President Obama summed up the angst for Americans as they see hard-won jobs disappear.

“These are not just numbers on a page,” he said. “As with the millions of jobs lost in 2008, these are working men and women whose families have been disrupted and whose dreams have been put on hold,” he said.

While Mr. Obama called on Congress to quickly pass stimulus legislation intended to save or create jobs, economists say it may not be so easy. Past recessions show that most of the jobs lost are not likely to come back for months or years, if at all.

“It’s a hangover that will likely last for some time,” said Bernard Baumohl, chief global economist at the Economic Outlook Group. The magnitude of the problem is stunning, he said, with the number of people collecting unemployment benefits nationwide nearly doubling in one year to 4.6 million.

“The number of people out of work and relying on unemployment insurance now exceeds the combined population of Vermont, New Hampshire, Delaware, Rhode Island and South Dakota,” he said.

Harm Bandholz, economist at Unicredit Markets, said a surge in jobless claims to 589,000 reported by the Labor Department last week occurred the same week the department collected figures on job losses and suggests that the total of payrolled employees who lost their jobs was between 625,000 and 650,000 during the month.

Collective job cuts that big would exceed even the eye-popping 584,000 job losses seen in November, during the throes of the banking crisis, and would be the worst since at least December 1974, when 602,000 jobs were lost, according to the department.

“It gives us a first idea of how bad the labor market situation has been,” Mr. Bandholz said.

Some of the worst job losses have been in manufacturing and construction, which have taken the brunt of the deepest housing and auto industry collapses in modern times. But economists say other industries also are preparing to eliminate jobs.

Home Depot Inc. said Monday that it will cut 7,000 jobs, or 2 percent of its work force. The world’s largest home-improvement retailer, whose fortunes have fallen with the housing market, also said it will exit its Expo home-decor business.

The bleeding in the auto industry continued. General Motors Corp. said it will eliminate shifts at Michigan and Ohio plants and shed 2,000 jobs.

“The big damage so far has been construction and manufacturing,” said David Wyss, chief economist at Standard & Poor’s Corp., who does not expect a return of job growth until the summer.

While housing-construction jobs accounted for most of the losses in the past year, now contractors that work on commercial and public building projects such as schools and highways- previously strong areas - also are starting to lose jobs, he said. Those contractors are not likely to benefit from the increase in infrastructure spending in Mr. Obama’s stimulus bill until next year, he said.
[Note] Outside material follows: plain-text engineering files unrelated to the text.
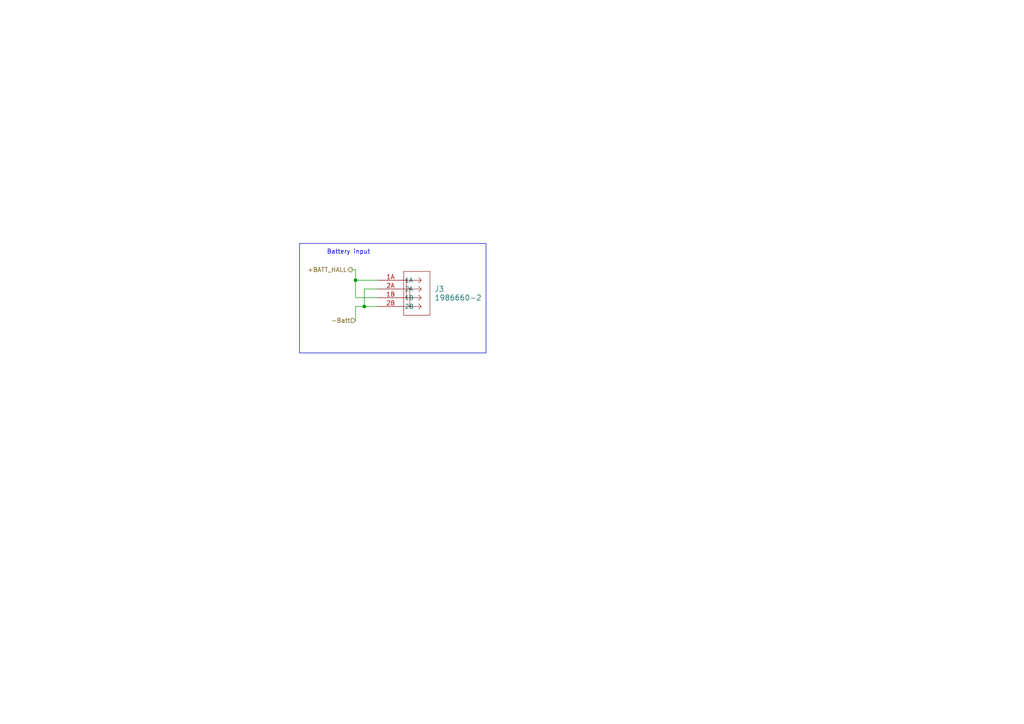
<source format=kicad_sch>
(kicad_sch
	(version 20231120)
	(generator "eeschema")
	(generator_version "8.0")
	(uuid "322dbe02-1155-488d-9574-f0827a7a2c1a")
	(paper "A4")
	
	(junction
		(at 105.664 88.9)
		(diameter 0)
		(color 0 0 0 0)
		(uuid "ac79ee16-f79b-49bb-bb13-65b5b3e61f2b")
	)
	(junction
		(at 103.124 81.28)
		(diameter 0)
		(color 0 0 0 0)
		(uuid "e06ac9ba-cb94-4eba-a727-e09e176ee839")
	)
	(wire
		(pts
			(xy 103.124 81.28) (xy 109.474 81.28)
		)
		(stroke
			(width 0)
			(type default)
		)
		(uuid "11d76302-4233-4755-b240-ef97515eff05")
	)
	(wire
		(pts
			(xy 103.124 86.36) (xy 103.124 81.28)
		)
		(stroke
			(width 0)
			(type default)
		)
		(uuid "32d17776-4b42-4c08-a9e0-3d2c1bf7e50f")
	)
	(wire
		(pts
			(xy 102.108 78.232) (xy 103.124 78.232)
		)
		(stroke
			(width 0)
			(type default)
		)
		(uuid "59d66d05-5be4-4c9d-913f-5f885a317bef")
	)
	(wire
		(pts
			(xy 109.474 83.82) (xy 105.664 83.82)
		)
		(stroke
			(width 0)
			(type default)
		)
		(uuid "5aa5e06f-6ab7-4fe0-833a-32f7a036c8b5")
	)
	(wire
		(pts
			(xy 109.474 86.36) (xy 103.124 86.36)
		)
		(stroke
			(width 0)
			(type default)
		)
		(uuid "5efcc4f9-bce5-4fcd-9454-8013b6883399")
	)
	(wire
		(pts
			(xy 103.124 78.232) (xy 103.124 81.28)
		)
		(stroke
			(width 0)
			(type default)
		)
		(uuid "62ceb660-9f43-45dc-9801-bbc39facbbe3")
	)
	(wire
		(pts
			(xy 105.664 88.9) (xy 109.474 88.9)
		)
		(stroke
			(width 0)
			(type default)
		)
		(uuid "65679391-553f-4eef-93b5-6e70450a81f9")
	)
	(wire
		(pts
			(xy 103.124 88.9) (xy 103.124 92.964)
		)
		(stroke
			(width 0)
			(type default)
		)
		(uuid "973b7079-0176-45ef-8842-31a6b3d33204")
	)
	(wire
		(pts
			(xy 105.664 83.82) (xy 105.664 88.9)
		)
		(stroke
			(width 0)
			(type default)
		)
		(uuid "bc7f8003-2bbe-4e32-b4ee-32e499c0d5b0")
	)
	(wire
		(pts
			(xy 103.124 88.9) (xy 105.664 88.9)
		)
		(stroke
			(width 0)
			(type default)
		)
		(uuid "c18ee566-bd58-4f44-bf24-fe23a2489e2f")
	)
	(rectangle
		(start 86.868 70.612)
		(end 140.97 102.362)
		(stroke
			(width 0)
			(type default)
		)
		(fill
			(type none)
		)
		(uuid 22fbf8be-0397-4b84-9732-ae20b32e02f7)
	)
	(text "Battery input"
		(exclude_from_sim no)
		(at 101.092 73.152 0)
		(effects
			(font
				(size 1.27 1.27)
			)
		)
		(uuid "475d8087-1f36-468e-a953-3bb8d68c41c5")
	)
	(hierarchical_label "-Batt"
		(shape input)
		(at 103.124 92.964 180)
		(fields_autoplaced yes)
		(effects
			(font
				(size 1.27 1.27)
			)
			(justify right)
		)
		(uuid "151cd1ee-af0f-4890-9612-38d686c30a67")
	)
	(hierarchical_label "+BATT_HALL"
		(shape output)
		(at 102.108 78.232 180)
		(fields_autoplaced yes)
		(effects
			(font
				(size 1.27 1.27)
			)
			(justify right)
		)
		(uuid "2816441e-ffb7-49f3-b3b4-a7eccebaf050")
	)
	(symbol
		(lib_id "Imported_Symbols:1986660-2")
		(at 109.474 81.28 0)
		(unit 1)
		(exclude_from_sim no)
		(in_bom yes)
		(on_board yes)
		(dnp no)
		(fields_autoplaced yes)
		(uuid "d1ffa31d-8000-404a-8ae9-1578274e0bdc")
		(property "Reference" "J3"
			(at 125.984 83.8199 0)
			(effects
				(font
					(size 1.524 1.524)
				)
				(justify left)
			)
		)
		(property "Value" "1986660-2"
			(at 125.984 86.3599 0)
			(effects
				(font
					(size 1.524 1.524)
				)
				(justify left)
			)
		)
		(property "Footprint" "Imported_Footprints:CONN2_1986660-2_TEC"
			(at 109.474 81.28 0)
			(effects
				(font
					(size 1.27 1.27)
					(italic yes)
				)
				(hide yes)
			)
		)
		(property "Datasheet" "1986660-2"
			(at 109.474 81.28 0)
			(effects
				(font
					(size 1.27 1.27)
					(italic yes)
				)
				(hide yes)
			)
		)
		(property "Description" ""
			(at 109.474 81.28 0)
			(effects
				(font
					(size 1.27 1.27)
				)
				(hide yes)
			)
		)
		(property "MFR" "TE Connectivity AMP Connectors"
			(at 109.474 81.28 0)
			(effects
				(font
					(size 1.27 1.27)
				)
				(hide yes)
			)
		)
		(property "MFR S/N" "1986660-2"
			(at 109.474 81.28 0)
			(effects
				(font
					(size 1.27 1.27)
				)
				(hide yes)
			)
		)
		(property "Supplier 1" "https://www.digikey.com/en/products/detail/te-connectivity-amp-connectors/1986660-2/4021603"
			(at 109.474 81.28 0)
			(effects
				(font
					(size 1.27 1.27)
				)
				(hide yes)
			)
		)
		(property "Supplier 1 S/N" "A107722-ND"
			(at 109.474 81.28 0)
			(effects
				(font
					(size 1.27 1.27)
				)
				(hide yes)
			)
		)
		(property "Supplier 2" ""
			(at 109.474 81.28 0)
			(effects
				(font
					(size 1.27 1.27)
				)
				(hide yes)
			)
		)
		(property "Supplier 2 S/N" ""
			(at 109.474 81.28 0)
			(effects
				(font
					(size 1.27 1.27)
				)
				(hide yes)
			)
		)
		(pin "2A"
			(uuid "386862fa-26eb-415c-8875-4951c54bd73b")
		)
		(pin "1B"
			(uuid "8bef49bd-d272-47be-a496-55bc0ef7bb22")
		)
		(pin "2B"
			(uuid "cb7c6bbf-4283-4e2c-99ac-4c8496006c03")
		)
		(pin "1A"
			(uuid "b0f4f170-5967-46ce-a98c-5c9796235fbb")
		)
		(instances
			(project "Power_Management"
				(path "/1c59de6a-87fe-4223-8898-4b0383164a31/06ba91b2-02a7-4178-9d32-cd29b8d5ec59"
					(reference "J3")
					(unit 1)
				)
			)
		)
	)
)

</source>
Job losses in the auto sector should start to taper off because of the drop in gasoline prices, which in the past has sent consumers back into the showrooms, Mr. Wyss said, “but we sure haven’t seen it yet.”

On Monday, the bleeding reached even the seemingly safe medical sector, which rarely declines even in a recession. Pfizer Inc. said it will close five factories and eliminate 19,000 jobs, or 15 percent of the combined company´s work force, once it acquires Wyeth, a former competitor.

Sprint Nextel Corp., a wireless carrier whose chief executive last fall boasted that the company would avoid a big impact from the recession, announced Monday that it will eliminate 8,000 jobs, or 14 percent of its work force.

Job cuts were widespread overseas as well. In Europe, ING Groep NV, the biggest Dutch financial services company, said it will reduce its work force by 5.4 percent, eliminating 7,000 jobs. Royal Philips Electronics NV, Europe´s largest maker of consumer electronics, said it will cut 6,000 positions.

Corus, a unit of India’s Tata Steel Ltd. and Europe’s second-biggest steel manufacturer, said it will reduce its work force by 8 percent, or 3,500 jobs, as demand from builders and automakers declines.

In addition, Japan’s top 12 automakers expect to cut 25,000 jobs through March, a survey by Jiji Press concluded Monday.